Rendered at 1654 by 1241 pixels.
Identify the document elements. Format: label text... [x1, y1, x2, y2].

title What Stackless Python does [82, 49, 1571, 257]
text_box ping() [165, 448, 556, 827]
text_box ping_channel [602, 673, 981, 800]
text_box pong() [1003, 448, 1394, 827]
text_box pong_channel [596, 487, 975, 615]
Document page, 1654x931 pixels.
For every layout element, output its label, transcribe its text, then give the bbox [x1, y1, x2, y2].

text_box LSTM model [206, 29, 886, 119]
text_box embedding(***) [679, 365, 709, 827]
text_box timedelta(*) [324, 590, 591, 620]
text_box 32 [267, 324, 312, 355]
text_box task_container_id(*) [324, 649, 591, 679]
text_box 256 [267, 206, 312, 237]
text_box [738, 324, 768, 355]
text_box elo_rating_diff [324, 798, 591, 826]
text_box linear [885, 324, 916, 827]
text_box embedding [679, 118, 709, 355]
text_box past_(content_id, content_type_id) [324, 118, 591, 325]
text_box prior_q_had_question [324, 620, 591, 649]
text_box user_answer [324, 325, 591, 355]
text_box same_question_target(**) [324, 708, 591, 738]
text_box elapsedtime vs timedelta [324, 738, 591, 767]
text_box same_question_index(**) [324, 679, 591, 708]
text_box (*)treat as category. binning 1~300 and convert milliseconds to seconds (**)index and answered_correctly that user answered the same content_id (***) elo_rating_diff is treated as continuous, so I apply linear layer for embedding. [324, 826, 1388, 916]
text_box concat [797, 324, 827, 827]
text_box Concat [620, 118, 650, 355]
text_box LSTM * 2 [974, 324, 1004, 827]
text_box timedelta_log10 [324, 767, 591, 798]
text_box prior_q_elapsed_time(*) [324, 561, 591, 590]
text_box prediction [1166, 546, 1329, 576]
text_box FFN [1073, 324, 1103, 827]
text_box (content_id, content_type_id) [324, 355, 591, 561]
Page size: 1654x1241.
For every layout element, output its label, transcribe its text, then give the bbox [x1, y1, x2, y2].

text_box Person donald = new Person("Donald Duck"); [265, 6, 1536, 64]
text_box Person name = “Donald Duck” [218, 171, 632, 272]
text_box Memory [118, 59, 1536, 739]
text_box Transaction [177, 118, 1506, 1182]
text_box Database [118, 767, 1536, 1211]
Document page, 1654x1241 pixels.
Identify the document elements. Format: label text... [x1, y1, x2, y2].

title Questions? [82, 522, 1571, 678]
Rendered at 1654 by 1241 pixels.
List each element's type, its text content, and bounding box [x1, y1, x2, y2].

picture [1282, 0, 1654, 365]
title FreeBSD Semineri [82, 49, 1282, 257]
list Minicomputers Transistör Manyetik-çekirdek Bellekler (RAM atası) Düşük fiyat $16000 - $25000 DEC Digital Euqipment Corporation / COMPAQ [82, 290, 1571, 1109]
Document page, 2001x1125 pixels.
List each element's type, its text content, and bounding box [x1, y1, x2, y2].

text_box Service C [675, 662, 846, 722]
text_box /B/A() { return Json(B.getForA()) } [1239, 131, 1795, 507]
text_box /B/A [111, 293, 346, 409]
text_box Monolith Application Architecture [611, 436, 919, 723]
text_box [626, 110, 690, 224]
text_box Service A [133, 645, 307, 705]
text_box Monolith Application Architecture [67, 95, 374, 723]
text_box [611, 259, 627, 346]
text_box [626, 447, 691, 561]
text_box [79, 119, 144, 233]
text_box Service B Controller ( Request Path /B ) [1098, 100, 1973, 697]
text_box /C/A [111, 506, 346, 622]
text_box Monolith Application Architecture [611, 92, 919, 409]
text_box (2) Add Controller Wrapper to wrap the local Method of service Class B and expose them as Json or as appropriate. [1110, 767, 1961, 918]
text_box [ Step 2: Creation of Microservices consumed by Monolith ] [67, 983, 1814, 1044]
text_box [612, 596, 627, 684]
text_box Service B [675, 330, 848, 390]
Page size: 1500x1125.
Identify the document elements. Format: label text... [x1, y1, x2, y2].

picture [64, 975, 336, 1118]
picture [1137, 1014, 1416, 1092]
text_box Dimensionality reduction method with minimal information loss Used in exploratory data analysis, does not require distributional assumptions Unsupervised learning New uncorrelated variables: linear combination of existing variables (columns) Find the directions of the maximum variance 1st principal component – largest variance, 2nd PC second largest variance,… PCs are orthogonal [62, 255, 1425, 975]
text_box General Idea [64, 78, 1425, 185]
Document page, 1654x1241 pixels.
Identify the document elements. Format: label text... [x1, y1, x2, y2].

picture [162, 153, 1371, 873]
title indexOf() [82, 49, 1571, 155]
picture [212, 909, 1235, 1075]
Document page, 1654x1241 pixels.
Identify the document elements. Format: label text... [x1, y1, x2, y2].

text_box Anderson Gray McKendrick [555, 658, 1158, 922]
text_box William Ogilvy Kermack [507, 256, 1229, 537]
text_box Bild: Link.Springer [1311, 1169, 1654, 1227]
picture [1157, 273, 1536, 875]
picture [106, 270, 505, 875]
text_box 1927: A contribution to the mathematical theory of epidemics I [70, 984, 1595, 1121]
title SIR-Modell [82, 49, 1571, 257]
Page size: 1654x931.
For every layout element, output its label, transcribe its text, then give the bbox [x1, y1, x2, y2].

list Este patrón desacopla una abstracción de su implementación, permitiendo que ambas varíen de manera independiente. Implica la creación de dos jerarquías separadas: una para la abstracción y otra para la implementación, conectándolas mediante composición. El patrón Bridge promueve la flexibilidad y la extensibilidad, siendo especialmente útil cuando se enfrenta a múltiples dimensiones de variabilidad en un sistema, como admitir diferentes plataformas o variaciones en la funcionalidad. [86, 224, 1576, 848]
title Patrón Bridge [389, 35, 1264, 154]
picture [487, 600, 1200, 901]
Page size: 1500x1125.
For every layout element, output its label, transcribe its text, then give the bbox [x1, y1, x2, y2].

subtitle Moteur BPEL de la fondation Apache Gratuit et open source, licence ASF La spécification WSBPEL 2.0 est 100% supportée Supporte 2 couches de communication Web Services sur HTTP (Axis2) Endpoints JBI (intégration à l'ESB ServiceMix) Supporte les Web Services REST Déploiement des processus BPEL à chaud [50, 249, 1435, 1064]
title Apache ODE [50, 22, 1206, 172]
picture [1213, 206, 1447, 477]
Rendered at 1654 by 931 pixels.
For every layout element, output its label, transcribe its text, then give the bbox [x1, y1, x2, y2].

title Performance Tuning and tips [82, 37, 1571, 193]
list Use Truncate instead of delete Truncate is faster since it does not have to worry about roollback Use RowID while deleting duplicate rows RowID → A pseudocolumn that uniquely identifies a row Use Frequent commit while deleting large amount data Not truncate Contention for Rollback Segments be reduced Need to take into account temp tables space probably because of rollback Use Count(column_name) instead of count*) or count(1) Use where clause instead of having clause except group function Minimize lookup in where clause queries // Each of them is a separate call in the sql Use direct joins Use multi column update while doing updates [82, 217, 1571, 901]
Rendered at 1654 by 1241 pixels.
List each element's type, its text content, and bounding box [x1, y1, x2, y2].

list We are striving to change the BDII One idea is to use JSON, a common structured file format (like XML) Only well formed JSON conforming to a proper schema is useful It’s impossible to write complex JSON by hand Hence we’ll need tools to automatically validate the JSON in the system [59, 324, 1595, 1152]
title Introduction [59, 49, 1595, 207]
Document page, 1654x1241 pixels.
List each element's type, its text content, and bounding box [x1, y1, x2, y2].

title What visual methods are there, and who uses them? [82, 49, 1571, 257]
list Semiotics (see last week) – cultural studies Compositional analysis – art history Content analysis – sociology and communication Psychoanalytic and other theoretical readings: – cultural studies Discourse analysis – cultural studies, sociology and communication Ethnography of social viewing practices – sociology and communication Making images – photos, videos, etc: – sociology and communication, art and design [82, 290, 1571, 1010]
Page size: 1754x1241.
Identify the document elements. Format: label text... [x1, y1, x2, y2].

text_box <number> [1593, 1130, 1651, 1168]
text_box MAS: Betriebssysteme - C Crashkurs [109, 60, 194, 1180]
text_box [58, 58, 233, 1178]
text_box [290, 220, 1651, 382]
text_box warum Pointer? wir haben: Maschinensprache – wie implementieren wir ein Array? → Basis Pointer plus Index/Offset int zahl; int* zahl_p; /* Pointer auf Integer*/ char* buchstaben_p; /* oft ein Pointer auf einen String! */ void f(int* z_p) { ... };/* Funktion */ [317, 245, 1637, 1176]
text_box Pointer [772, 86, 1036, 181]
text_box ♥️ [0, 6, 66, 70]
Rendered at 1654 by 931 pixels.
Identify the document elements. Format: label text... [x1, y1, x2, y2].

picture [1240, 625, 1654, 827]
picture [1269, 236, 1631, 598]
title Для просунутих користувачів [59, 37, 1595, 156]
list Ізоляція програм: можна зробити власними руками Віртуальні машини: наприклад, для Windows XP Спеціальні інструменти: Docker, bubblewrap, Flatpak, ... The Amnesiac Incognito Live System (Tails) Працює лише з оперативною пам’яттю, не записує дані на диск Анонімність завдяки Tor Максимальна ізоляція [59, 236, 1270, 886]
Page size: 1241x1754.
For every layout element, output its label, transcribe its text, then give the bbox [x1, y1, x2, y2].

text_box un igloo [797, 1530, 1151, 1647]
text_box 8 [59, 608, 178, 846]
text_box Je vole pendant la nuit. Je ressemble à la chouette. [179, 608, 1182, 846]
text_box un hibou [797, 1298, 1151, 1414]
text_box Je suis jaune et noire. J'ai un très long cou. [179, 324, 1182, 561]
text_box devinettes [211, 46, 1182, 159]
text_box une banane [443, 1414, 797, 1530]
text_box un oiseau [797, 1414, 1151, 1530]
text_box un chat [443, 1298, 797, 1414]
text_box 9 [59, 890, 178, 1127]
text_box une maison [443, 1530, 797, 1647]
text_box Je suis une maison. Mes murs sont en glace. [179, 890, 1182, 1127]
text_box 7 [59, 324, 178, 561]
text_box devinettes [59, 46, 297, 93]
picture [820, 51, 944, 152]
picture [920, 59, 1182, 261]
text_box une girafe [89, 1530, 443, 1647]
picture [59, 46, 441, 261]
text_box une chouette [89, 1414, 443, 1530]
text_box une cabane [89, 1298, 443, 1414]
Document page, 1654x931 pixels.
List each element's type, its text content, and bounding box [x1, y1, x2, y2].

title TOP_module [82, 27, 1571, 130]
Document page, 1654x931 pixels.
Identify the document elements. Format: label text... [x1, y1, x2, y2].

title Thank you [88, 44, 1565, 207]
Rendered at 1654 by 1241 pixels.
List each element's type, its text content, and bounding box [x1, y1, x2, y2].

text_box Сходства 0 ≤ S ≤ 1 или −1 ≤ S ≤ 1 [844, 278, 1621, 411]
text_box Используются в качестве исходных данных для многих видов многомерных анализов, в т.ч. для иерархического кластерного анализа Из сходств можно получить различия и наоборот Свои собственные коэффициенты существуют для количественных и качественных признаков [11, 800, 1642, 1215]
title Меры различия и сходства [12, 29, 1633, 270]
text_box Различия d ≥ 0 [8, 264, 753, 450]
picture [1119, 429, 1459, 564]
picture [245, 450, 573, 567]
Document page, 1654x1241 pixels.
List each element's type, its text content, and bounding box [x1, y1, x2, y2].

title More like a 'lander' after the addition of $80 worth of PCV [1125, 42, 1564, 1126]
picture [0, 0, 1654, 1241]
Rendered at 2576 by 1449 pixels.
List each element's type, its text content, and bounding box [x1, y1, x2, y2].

----

→ **TASK STATEMENT**: Copy out everything from the line containing "Rendered at 2576 by 1449 pixels." down to the last of the lines above, without changing a character.

→ **OUTPUT FOR THIS EXERCISE**:
Rendered at 2576 by 1449 pixels.
List each element's type, its text content, and bounding box [x1, y1, x2, y2].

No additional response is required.